Desde o início de 2020, a pandemia de coronavírus interrompeu as escavações e uma vegetação rasteira cresceu sobre as ruínas. A Universidade Hebraica e seus parceiros, do Instituto Protestante Alemão de Arqueologia, planejam reiniciar a escavação este mês.

As escavações iniciais do local, nos anos 1950, levaram os arqueólogos a acreditar que o edifício era um mercado bizantino, mais tarde usado como mesquita. Mas as escavações de Cytryn-Silverman e sua equipe aprofundaram-se sob o solo. Moedas e cerâmicas aninhadas na base das fundações ajudaram a datá-las por volta de 660-680 d.C., apenas uma geração após a captura da cidade. As dimensões do edifício, a planta baixa com pilares e a qibla, ou nicho de oração, eram muito semelhantes às de outras mesquitas do período.

Avni disse que por muito tempo os acadêmicos não tinham certeza do que acontecera com as cidades do Levante e da Mesopotâmia conquistadas pelos muçulmanos no início do século 7. “Opiniões anteriores diziam que havia um processo de conquista, destruição e devastação”, disse ele. Hoje, disse ele, os arqueólogos entendem que houve um “processo bastante gradual, e em Tiberíades você vê isso”.

Tolerância e coexistência

A primeira mesquita construída na cidade recém-conquistada estava lado a lado com as sinagogas locais e a igreja bizantina que dominava o horizonte. Essa fase inicial da mesquita era “mais humilde” do que uma estrutura maior e mais grandiosa que a substituiu meio século depois, disse Cytryn-Silverman. “Pelo menos até a monumental mesquita ser erguida no século 8, a igreja continuou a ser o edifício principal em Tiberíades”, acrescentou ela.

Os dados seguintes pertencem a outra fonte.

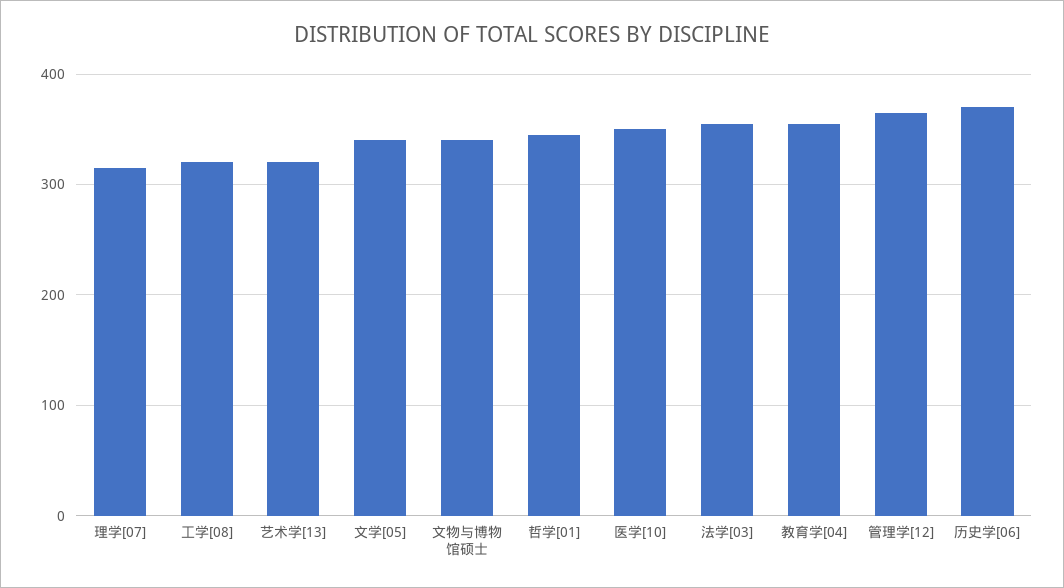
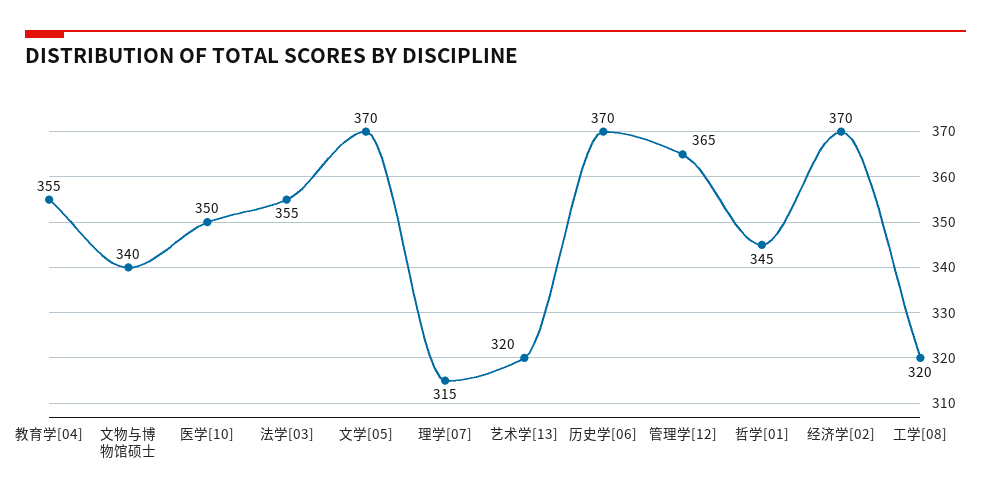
文学[05]: 340 -> 370
经济学[02]: none -> 370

A arqueóloga diz que isso apoia a ideia de que os primeiros governantes muçulmanos – que governavam uma população predominantemente não muçulmana – adotaram uma abordagem tolerante em relação a outras religiões, permitindo uma “era de ouro” de coexistência. “Você vê que o início do domínio islâmico aqui respeitou muito a população que era a principal da cidade: cristãos, judeus, samaritanos”, disse Cytryn-Silverman. “Eles não tinham pressa em fazer sua presença expressa em edifícios. Eles não estavam destruindo as casas de orações dos outros, mas, na verdade, estavam se encaixando nas sociedades das quais agora eram líderes.”

Há suspeitas de que a mesquita de Tiberíades teria sido fundada por Shurahbil ibn Hasana, comandante do exército muçulmano que conquistou a área. “Não podemos dizer com certeza que era de Shurahbil”, disse Cytryn-Silverman. “Mas temos fontes históricas que dizem que ele fundou uma mesquita em Tiberíades quando a conquistou em 635.”